'Ariana, lütfen söyler misin? Bu olay benimle ilgili bunu anlıyorum' dedim ciddileşerek.

Yüzünü bana çevirdiğinde, gözleri dolmuştu. Beynimden vurulmuşa döndüm o an. O güzel gözleri, benim mükemmelim ağlamak üzereydi. Ani bir refleksle ona yaklaştım. Oturduğum yerden resmen kalkarak onun koltuğuna oturdum. Yarım onun koltuğunda, yarım koltuk arasında ki boşlukta kalmıştı. Yüzünü avuçlarımın içine alarak bana bakmasını sağladım.

'Prensesim' dedim yüzüne doğru fısıldayarak. Bakışları beni buldu, gülümser gibi bir hareket yapmaya çalıştı ama bu gözyaşlarının akmasına sebep oldu. Parmaklarımla akan yaşları hemen sildim.

'Söyle bana lütfen' dedim.

'William' dedi. Derin bir nefes aldı. Havaya bakarak konuşuyordu. 'Eğer bu olay iyi bitmezse, sende dahil bir çok insan ölebilir' dedi.

Bu bir açıklama değildi.

'Bu olay nedir?'

'Hayatın tehlikede. Ama... Bunu tek başıma anlatamam. Büyükbaban ne dedi söyle lütfen o gelene kadar beklemek zorundayım' dedi. Bitirdiğinde gözlerime baktı.

'Yanımdan ayrılmaman gerektiğini, geldiğinde konuşacağımızı söyledi. Yalnız kalma dedi'

'Tamam' dedi burnunu çekti. Eliyle elimin üstünden gözlerini silmeye çalıştı. 'Tamam o halde o gelene kadar seninle kalırız. Bize gidelim' dedi. Hareket etmeye çalıştığında ellerimi çekmedim. Bakışları tekrar beni bulduğunda, anlamıştı.

'Babamı diyorsan eğer...' dedi sustu.

'Prenses eğer o eve gidersem sağ çıkabileceğimi sanmıyorum. Neden böyle yapıyor anlamıyorum. Bir hastalığı mı var?' dedim.

'Hayır tabiî ki. Bu...' dedi durdu. Derin bir nefes aldı. 'Bu da o olayla ilgili bir durum. Büyükbaban gelmeden anlatamam' dedi.

'Yine de oraya gidemem' dedim.

'Haklısın' dedi bakışlarını kucağında ki ellerine çevirdi.

'Bana gidelim' dedim.

Kafasını hemen kaldırdı. Kaşları usul usul havaya kaldı. Onun bu haline gülerek, hala elimde olan yüzünü sıktım ve tekrar yerime döndüm.

'Sür' dedim ellerimi göğsümde birleştirerek.

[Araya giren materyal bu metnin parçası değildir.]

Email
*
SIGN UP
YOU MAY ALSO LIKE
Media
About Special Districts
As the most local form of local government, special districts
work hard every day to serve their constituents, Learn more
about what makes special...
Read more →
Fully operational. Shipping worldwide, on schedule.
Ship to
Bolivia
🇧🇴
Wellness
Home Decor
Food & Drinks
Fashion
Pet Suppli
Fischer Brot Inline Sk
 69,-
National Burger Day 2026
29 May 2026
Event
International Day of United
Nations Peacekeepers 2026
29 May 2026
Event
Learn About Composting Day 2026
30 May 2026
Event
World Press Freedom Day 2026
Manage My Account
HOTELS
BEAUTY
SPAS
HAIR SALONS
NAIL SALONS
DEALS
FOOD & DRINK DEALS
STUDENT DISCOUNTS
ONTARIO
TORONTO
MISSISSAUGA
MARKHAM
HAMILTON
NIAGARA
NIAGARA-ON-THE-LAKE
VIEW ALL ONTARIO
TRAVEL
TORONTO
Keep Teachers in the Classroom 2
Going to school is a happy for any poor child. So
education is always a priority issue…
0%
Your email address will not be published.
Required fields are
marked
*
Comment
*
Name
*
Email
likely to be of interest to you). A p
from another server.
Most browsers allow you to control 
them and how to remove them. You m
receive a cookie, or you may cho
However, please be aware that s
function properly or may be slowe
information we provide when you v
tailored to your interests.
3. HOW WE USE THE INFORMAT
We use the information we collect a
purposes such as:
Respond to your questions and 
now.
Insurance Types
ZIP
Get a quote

'Sana geleceğimi düşünüyor olamazsın değil mi?' dedi hala olduğu yerde duruyordu.

'Prenses, bana ne olduğunu anlatmıyorsunuz. Hayatım tehlikede öyle değil mi?' dedim.

'Evet, zeki seni anlamışsın' dedi gözlerini devirdi.

'Ve büyükbabam yanımdan ayrılmamanı söyledi. Sen beni nasıl savunacaksan?' dedim son kısmı kendi kendime söylenerek.

'Beni hafife alma William. Kolunu kırarım'

'Hep aynı tehdit başka bir şey söyler misin artık?' dedim ona bakarak.

Bakışlarını önce gözlerime sonra da bacaklarıma doğru indirdi. Elbette gösterdiği yer orası değildi.

'Tamam tamam' dedim ellerimi teslim oluyor gibi havaya kaldırdım.

'Erkekler' dedi gözlerini devirdi ve arabayı çalıştırdı.

Yol boyunca hiç konuşmadık. Soracak bir çok sorum vardı. Ama bunları sormak istemiyordum bile. Büyükbabam gelene kadar Ariana'yla baş başa olacaktım. Kendimi ona tanıtma fırsatı bulabilecektim. İstediğim zaman dokunabileceğim bir mesafede olacaktı. Dokunmama izin vermeyeceğini biliyordum ama ondan alacağım küçük bir dokunuş bile benim için yeterli oluyordu. Bir insana bu kadar bağlanmak nasıl mümkün olabilirdi? Hem de yeni tanımışken.